Short problem: Pull out every line of the data below that contains the string "JSON".
=== Supplied material ===
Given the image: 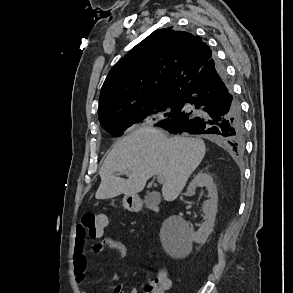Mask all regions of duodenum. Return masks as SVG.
<instances>
[{"mask_svg":"<svg viewBox=\"0 0 293 293\" xmlns=\"http://www.w3.org/2000/svg\"><path fill=\"white\" fill-rule=\"evenodd\" d=\"M137 207H138V208H141V205H138Z\"/></svg>","mask_w":293,"mask_h":293,"instance_id":"duodenum-1","label":"duodenum"}]
</instances>
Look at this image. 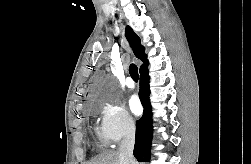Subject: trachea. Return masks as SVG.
<instances>
[{
	"instance_id": "obj_1",
	"label": "trachea",
	"mask_w": 251,
	"mask_h": 164,
	"mask_svg": "<svg viewBox=\"0 0 251 164\" xmlns=\"http://www.w3.org/2000/svg\"><path fill=\"white\" fill-rule=\"evenodd\" d=\"M129 73L134 81H138L139 79L138 68L135 64H131L129 66Z\"/></svg>"
}]
</instances>
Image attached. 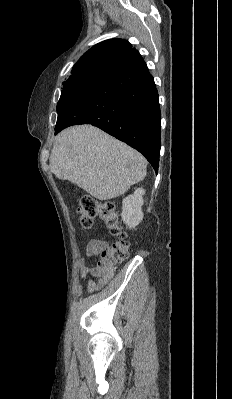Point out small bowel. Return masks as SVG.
Listing matches in <instances>:
<instances>
[{"mask_svg": "<svg viewBox=\"0 0 232 399\" xmlns=\"http://www.w3.org/2000/svg\"><path fill=\"white\" fill-rule=\"evenodd\" d=\"M100 251H101L100 245L96 241L90 240L87 243L85 258L91 259L97 256L100 253ZM85 258H82L79 262V271L81 277H83L87 281L86 292L88 294H92L95 287L93 280L95 276V271L92 267H90L85 263Z\"/></svg>", "mask_w": 232, "mask_h": 399, "instance_id": "obj_1", "label": "small bowel"}]
</instances>
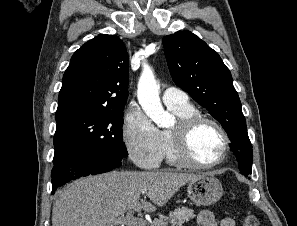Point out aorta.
Returning a JSON list of instances; mask_svg holds the SVG:
<instances>
[{"instance_id": "obj_1", "label": "aorta", "mask_w": 297, "mask_h": 226, "mask_svg": "<svg viewBox=\"0 0 297 226\" xmlns=\"http://www.w3.org/2000/svg\"><path fill=\"white\" fill-rule=\"evenodd\" d=\"M137 98L146 115L159 127L167 123L170 115L164 111L159 98V86L153 71L148 67L143 69L139 78Z\"/></svg>"}]
</instances>
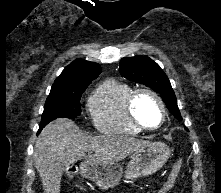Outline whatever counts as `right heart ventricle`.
I'll list each match as a JSON object with an SVG mask.
<instances>
[{
	"instance_id": "e07e8e85",
	"label": "right heart ventricle",
	"mask_w": 221,
	"mask_h": 193,
	"mask_svg": "<svg viewBox=\"0 0 221 193\" xmlns=\"http://www.w3.org/2000/svg\"><path fill=\"white\" fill-rule=\"evenodd\" d=\"M133 91L129 84L111 79L94 91L87 107L93 124L100 132L128 136L142 132L133 124L127 111V101Z\"/></svg>"
}]
</instances>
===
Finished exercise:
Returning a JSON list of instances; mask_svg holds the SVG:
I'll list each match as a JSON object with an SVG mask.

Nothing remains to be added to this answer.